Wednesday, April 21, 2010

being welcoming

You never know when you'll run into a good story. Who would expect that an errand-in-the-middle-of-rush-hour to replace a headlight you just noticed was out (I got tickets the last time my lights burned out before I noticed they were out, so there was no time to spare this time) would turn into a gem of an interaction?

As Lloyd helped me replace the worn-out headlamp, he happened to say something about welcoming people to America. He told me this as we walked out to the parking lot of an auto parts store not far from my house in the more immigrant heavy part of Nashville. There's a lot of Spanish spoken in this store, and probably some other languages too.

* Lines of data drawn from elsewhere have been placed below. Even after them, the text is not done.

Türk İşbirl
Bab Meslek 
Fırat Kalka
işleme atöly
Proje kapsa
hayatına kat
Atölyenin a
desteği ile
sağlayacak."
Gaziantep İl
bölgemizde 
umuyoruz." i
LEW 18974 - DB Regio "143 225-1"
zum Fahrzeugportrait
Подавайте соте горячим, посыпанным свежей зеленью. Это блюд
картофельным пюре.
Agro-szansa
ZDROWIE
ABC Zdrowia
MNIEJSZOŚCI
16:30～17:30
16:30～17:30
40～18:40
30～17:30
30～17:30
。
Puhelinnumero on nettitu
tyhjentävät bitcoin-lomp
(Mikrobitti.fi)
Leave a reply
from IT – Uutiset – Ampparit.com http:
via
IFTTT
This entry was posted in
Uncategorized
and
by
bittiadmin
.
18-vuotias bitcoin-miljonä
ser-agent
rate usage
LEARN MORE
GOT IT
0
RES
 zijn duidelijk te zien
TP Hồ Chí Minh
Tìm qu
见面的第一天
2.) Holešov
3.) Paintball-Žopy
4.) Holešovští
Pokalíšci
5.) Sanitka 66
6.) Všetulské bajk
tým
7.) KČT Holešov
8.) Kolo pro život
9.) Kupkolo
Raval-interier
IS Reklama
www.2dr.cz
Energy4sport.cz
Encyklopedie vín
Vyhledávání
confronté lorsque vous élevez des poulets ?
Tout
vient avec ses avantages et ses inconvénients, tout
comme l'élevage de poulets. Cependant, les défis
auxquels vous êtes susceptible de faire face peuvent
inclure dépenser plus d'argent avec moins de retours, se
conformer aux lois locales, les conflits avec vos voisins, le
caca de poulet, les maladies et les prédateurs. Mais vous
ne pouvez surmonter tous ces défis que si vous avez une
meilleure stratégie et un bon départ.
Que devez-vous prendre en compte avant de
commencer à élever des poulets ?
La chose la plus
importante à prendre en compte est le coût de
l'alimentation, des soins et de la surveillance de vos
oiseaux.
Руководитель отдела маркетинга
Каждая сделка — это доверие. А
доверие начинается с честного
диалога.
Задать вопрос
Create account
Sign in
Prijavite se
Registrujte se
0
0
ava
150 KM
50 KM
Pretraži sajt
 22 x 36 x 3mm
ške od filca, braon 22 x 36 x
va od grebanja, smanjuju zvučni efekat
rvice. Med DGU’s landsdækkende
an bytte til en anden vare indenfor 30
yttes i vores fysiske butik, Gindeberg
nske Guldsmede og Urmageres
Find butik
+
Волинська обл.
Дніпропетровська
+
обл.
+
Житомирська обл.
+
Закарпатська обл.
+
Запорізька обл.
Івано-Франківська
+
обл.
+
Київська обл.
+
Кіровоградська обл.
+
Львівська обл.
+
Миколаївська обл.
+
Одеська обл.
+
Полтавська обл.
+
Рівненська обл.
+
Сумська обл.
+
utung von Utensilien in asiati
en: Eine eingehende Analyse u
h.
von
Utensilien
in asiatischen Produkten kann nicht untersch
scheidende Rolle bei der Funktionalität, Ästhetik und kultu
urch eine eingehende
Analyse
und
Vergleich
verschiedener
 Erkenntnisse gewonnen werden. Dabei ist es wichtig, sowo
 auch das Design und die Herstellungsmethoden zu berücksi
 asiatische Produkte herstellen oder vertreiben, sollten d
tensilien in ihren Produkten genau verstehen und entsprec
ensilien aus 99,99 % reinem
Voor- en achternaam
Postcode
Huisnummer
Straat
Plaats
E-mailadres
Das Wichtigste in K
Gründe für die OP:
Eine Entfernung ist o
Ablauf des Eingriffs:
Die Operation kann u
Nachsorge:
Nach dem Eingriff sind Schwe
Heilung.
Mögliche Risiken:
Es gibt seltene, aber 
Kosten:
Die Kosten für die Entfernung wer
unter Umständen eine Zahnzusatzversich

Lloyd prefaced his welcome-to-America story with a story of his own lack of welcome somewhere outside the States: As a soldier, years ago it seems, he was out and about somewhere in Europe when a man standing with a girlfriend asked Lloyd if he was "Americano." Lloyd, in his military get-up, said that he was. And the man spit in his face. Lloyd, as he tells it, is a redneck, so he charged the man. But the man's girlfriend held them apart. Some welcome.

Fast-forward to sometime more recently: Lloyd was helping a customer and asked the man where he was from. "Laos," the man replied. And Lloyd said, "Welcome to America!" And the man started to cry. Lloyd was afraid he'd said something wrong. But then the man explained, "I've been in America for 19 years, and you're the first American to welcome me here." Wow.

That gets you in the gut, doesn't it? Our pride in being American should translate into welcoming new people into our midst. Unwillingness to be welcoming sure looks a whole lot like insecurity and a whole lot like not loving our neighbor as ourself. How would you want to be treated if you were the new person in town?